Porque se los ordené, los niños se empezaron a tomar en serio sus tareas, y pronto pude presentarles material de quinto grado. Hice que los más brillantes usaran libros de lectura de sexto grado, bastante fáciles de obtener de los salones de sexto, a cambio de nuestros libros de cuarto, que era más o menos lo que esos niños podían asimilar.
En ese punto, los profesores acreditados y experimentados comenzaron a levantar sus manos en desesperación. La obediencia y la buena conducta ya eran un misterio suficiente en sí mismas, ¡pero leer más allá del nivel de su grado, y hacer experimentos de física en lugar de cientos de ejercicios de adición y sustracción! Empezaron a acercarse a mí, humildes y sometidos, ya sin hacer preguntas, solo suplicando.
Quería ayudarles. No era justo que solo treinta niños por año pudieran ser perfectos.

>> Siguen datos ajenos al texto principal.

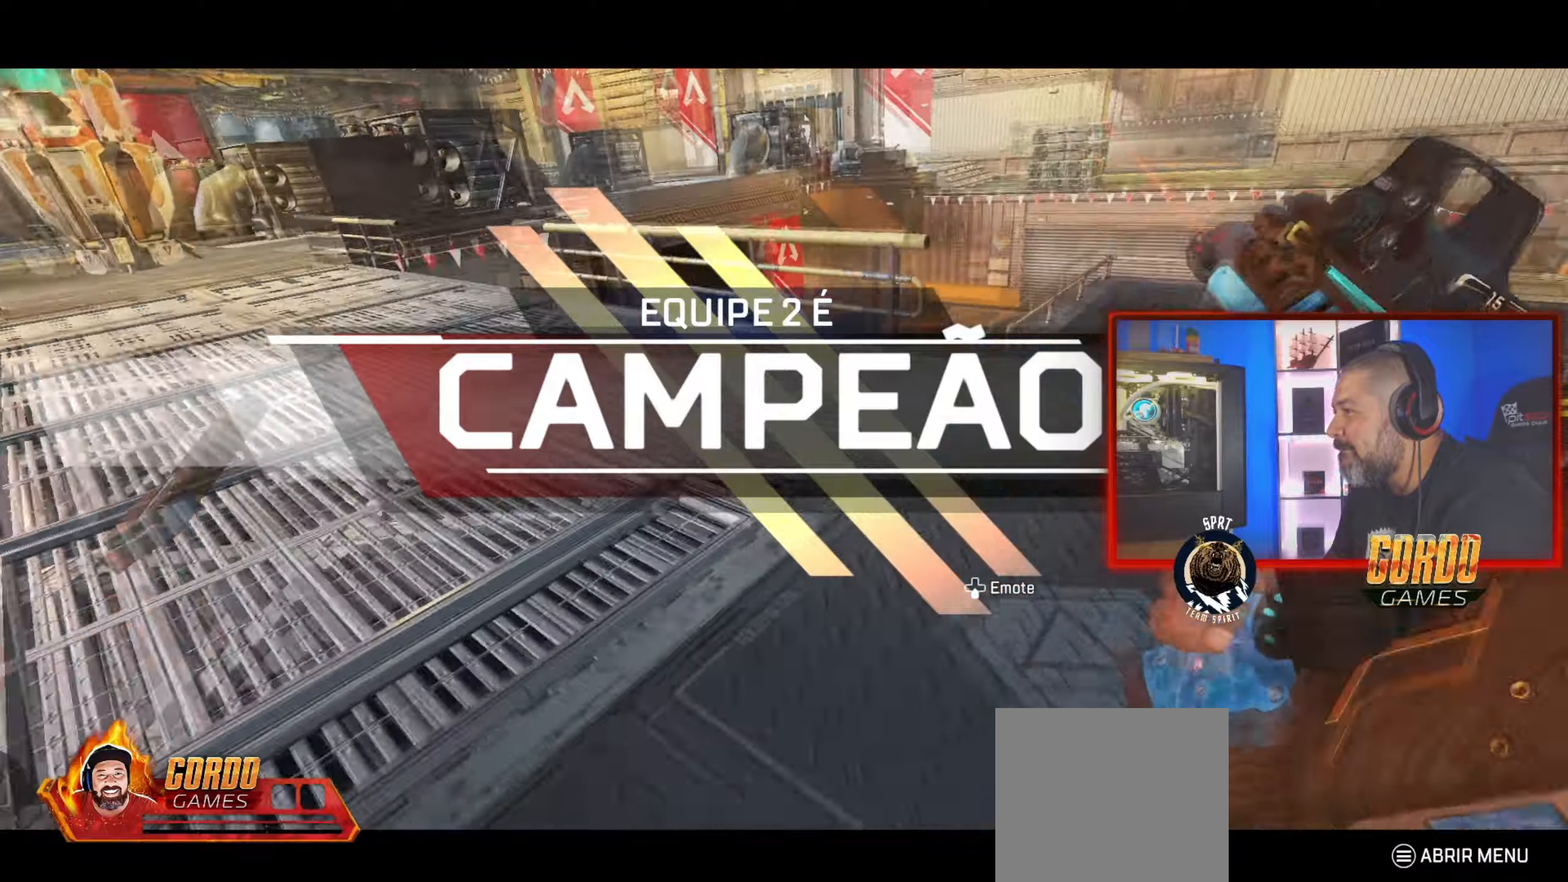
{"dt_ms": 500, "buttons": ["CIRCLE"], "left_stick": "up", "right_stick": "center", "button_events": [[400, "CIRCLE", "down"]]}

Quería ofrecerme a visitar sus aulas, llevando sándwiches, pero necesitaba más biochips. Así que llamé a mi ex prometido, allá en Silicon Valley…
“Escaleras a la playa”
Josie hizo que construyeran el túnel de escaleras porque los niños estaban hartos de ver el mar desde el acantilado, sin manera fácil de llegar a la playa de abajo. Para la estruendosa aprobación de los niños, propuse un tobogán, para que pudieran deslizarse hasta la suave orilla y liberar toda su energía nadando, construyendo castillos de arena e intentando correr en la superficie sin tracción de la arena. Luego tendrían que caminar casi dos kilómetros rodeando el acantilado para regresar a casa, y no tendría que escuchar ni un ruido de su parte durante el resto del día, estaba segura. Podría practicar con la viola, o ver películas no aptas para niños cuando quisiera.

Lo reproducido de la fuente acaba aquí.